#### [Supplied data]
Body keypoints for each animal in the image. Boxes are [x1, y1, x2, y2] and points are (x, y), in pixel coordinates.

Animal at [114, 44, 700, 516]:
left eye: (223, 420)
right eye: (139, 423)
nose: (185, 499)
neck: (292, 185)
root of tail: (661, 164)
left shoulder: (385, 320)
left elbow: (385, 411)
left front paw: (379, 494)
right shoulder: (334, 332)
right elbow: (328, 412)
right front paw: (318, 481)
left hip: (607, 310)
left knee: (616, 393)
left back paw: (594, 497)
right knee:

#### [To do]
Output the material verbatim, including every line.

#### [Result]
Body keypoints for each animal in the image. Boxes are [x1, y1, x2, y2] and points are (x, y), in pixel coordinates.

Animal at [114, 44, 700, 516]:
left eye: (223, 420)
right eye: (139, 423)
nose: (185, 499)
neck: (292, 185)
root of tail: (661, 164)
left shoulder: (385, 320)
left elbow: (385, 411)
left front paw: (379, 494)
right shoulder: (334, 332)
right elbow: (328, 412)
right front paw: (318, 481)
left hip: (607, 310)
left knee: (616, 393)
left back paw: (594, 497)
right knee:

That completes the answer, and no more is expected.